Omnitrace is known to work better with ROCm versions more recent than 5.2.3. So we use a ROCm 5.4.3 installation for this. For certain featurs we may need to rollback to a version closer to the LUMI driver. Hopefully, that won't be much of an issue from September 2024 on due to the schedukled upgrade of LUMI.

Check the various options and their values and also a second command for description

srun -n 1 --gpus 1 omnitrace-avail --categories omnitrace
srun -n 1 --gpus 1 omnitrace-avail --categories omnitrace --brief --description

Create an Omnitrace configuration file with description per option

srun -n 1 omnitrace-avail -G ~/.omnitrace.cfg --all

Declare to use this configuration file:

export OMNITRACE_CONFIG_FILE=~/.omnitrace.cfg

This path is the default anyway, so you actullay only need this variable if you prefer omnitrace configuration file to live elsewhere.

Compile and execute saxpy
- cd HPCTrainingExamples/HIP/saxpy
- hipcc --offload-arch=gfx90a -O3 -o saxpy saxpy.hip
- time srun -n 1 ./saxpy
Check the duration
Compile and execute Jacobi
- cd HPCTrainingExamples/HIP/jacobi
Now build the code
- nice make -f Makefile.cray -j
- time srun -n 1 --gpus 1 Jacobi_hip -g 1 1
Check the duration

Dynamic instrumentation

Execute dynamic instrumentation: time srun -n 1 --gpus 1 omnitrace-instrument -- ./saxpy and check the duration
About Jacobi example, as the dynamic instrumentation would take long time, check what the binary calls and gets instrumented: nm --demangle Jacobi_hip | egrep -i ' (t|u) '
Available functions to instrument: srun -n 1 --gpus 1 omnitrace-instrument -v 1 --simulate --print-available functions -- ./Jacobi_hip -g 1 1
- the simulate option means that it will not execute the binary. This will still take some time.

Binary rewriting (to be used with MPI codes and decreases overhead)

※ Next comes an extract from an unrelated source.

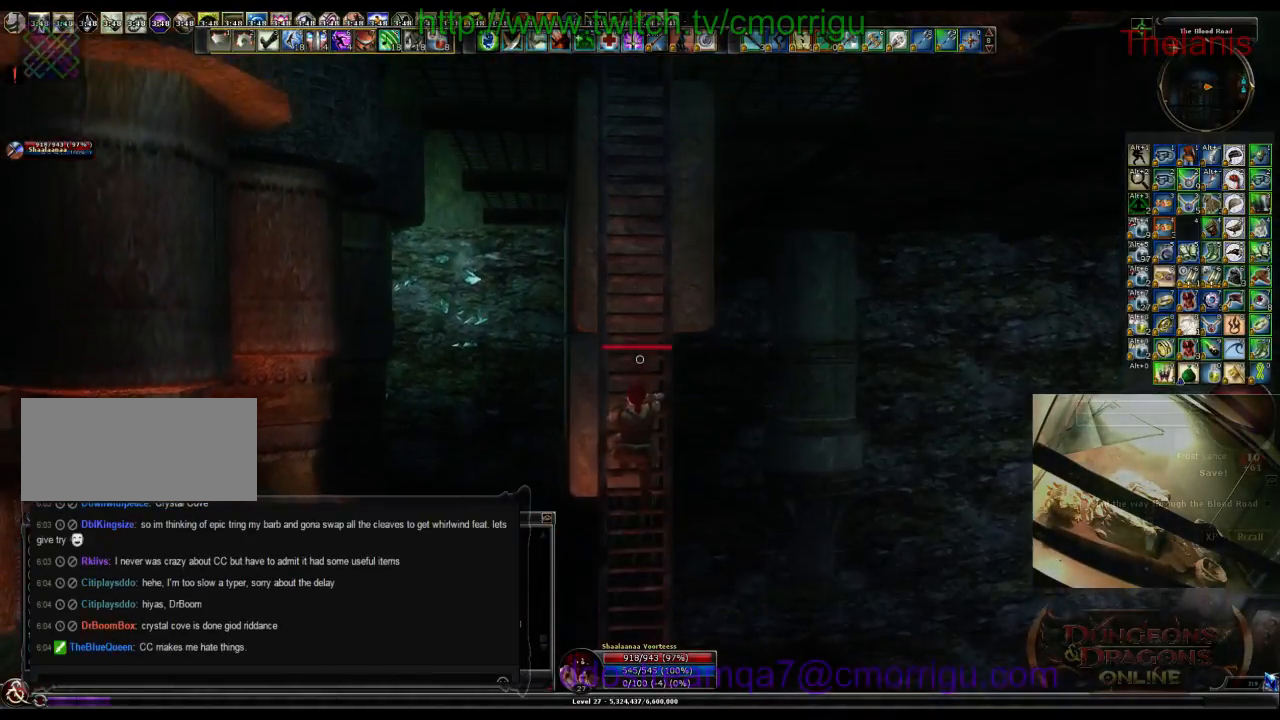
{"keys": ["w"], "events": []}
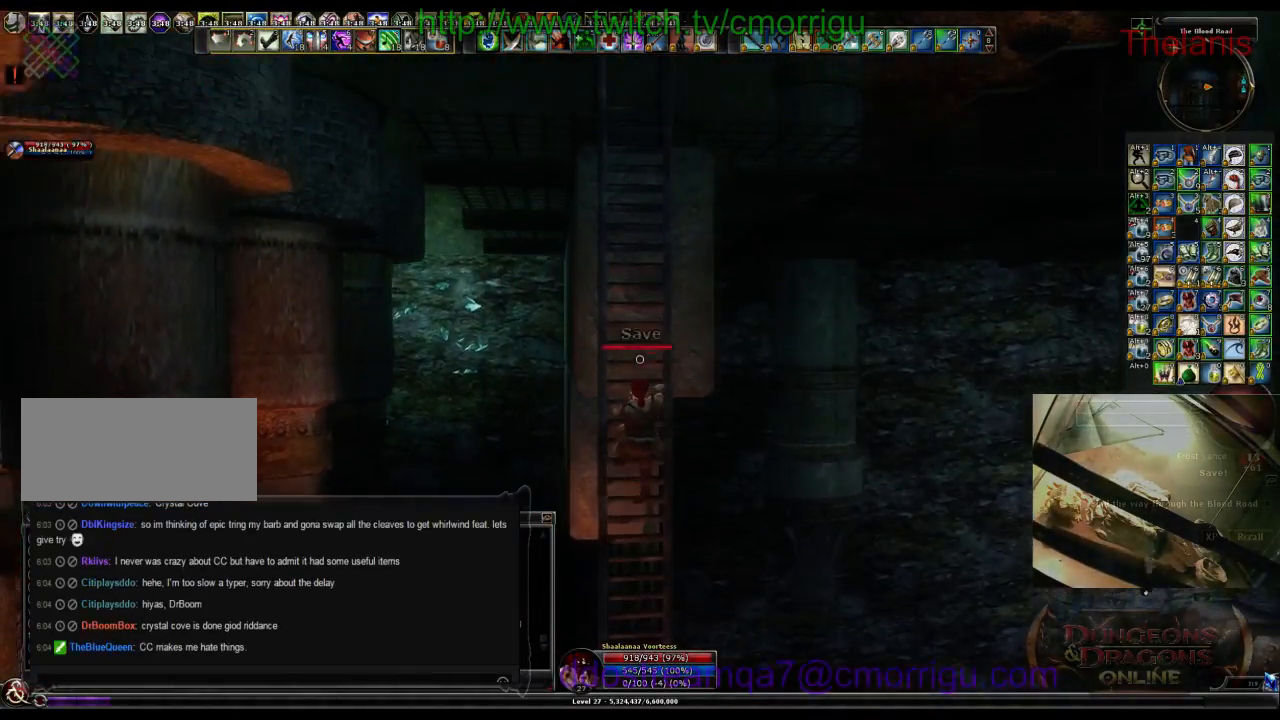
{"keys": ["w"], "events": []}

Binary rewriting available functions: srun -n 1 --gpus 1 omnitrace-instrument -v -1 --print-available functions -o jacobi.inst -- ./Jacobi_hip
Binary rewriting: srun -n 1 --gpus 1 omnitrace-instrument -o jacobi.inst -I Jacobi_t::Run -- ./Jacobi_hip
- We created a new instrumented binary called jacobi.inst
Confirm we instrumented our user function Jacobi_t::Run:
cat omnitrace-jacobi.inst-output/TIMESTAMP/instrumentation/instrumented.txt
Let's enable collection of numeric profilling data. Edit ~/.omnitrace.cfg to include:

OMNITRACE_PROFILE = true

Executing the new instrumented binary: time srun -n 1 --gpus 1 omnitrace-run -- ./jacobi.inst -g 1 1 and check the duration
See the list of the instrumented GPU calls: cat omnitrace-jacobi.inst-output/TIMESTAMP/roctracer.txt

Visualization

Copy the omnitrace-jacobi.inst-output/TIMESTAMP/perfetto-trace-0.proto to your laptop, open the web page https://ui.perfetto.dev/ click to open the trace and select the file

Hardware counters

See a list of all the counters: srun -n 1 --gpus 1 omnitrace-avail --all
Declare in your configuration file: OMNITRACE_ROCM_EVENTS = GPUBusy,Wavefronts
Execute: srun -n 1 --gpus 1 omnitrace-run -- ./jacobi.inst -g 1 1 and copy the perfetto file and visualize

Sampling

Activate in your configuration file OMNITRACE_USE_SAMPLING = true and OMNITRACE_SAMPLING_FREQ = 100, execute and visualize

This will sample the callstack which you can see in the bottom of your profile.

Kernel timings

Open the file omnitrace-binary-output/timestamp/wall_clock.txt (replace binary and timestamp with your information)
In order to see the combined kernel timmings gathered in your configuration file, make sure that OMNITRACE_PROFILE = true and OMNITRACE_FLAT_PROFILE = true, execute the code and open again the file omnitrace-jacobi.inst-output/TIMESTAMP/wall_clock.txt

Omniperf

Reserve a GPU, compile the exercise and execute Omniperf, observe how many times the code is executed
Let's build a double-precision general matrix multiply example - DGEMM.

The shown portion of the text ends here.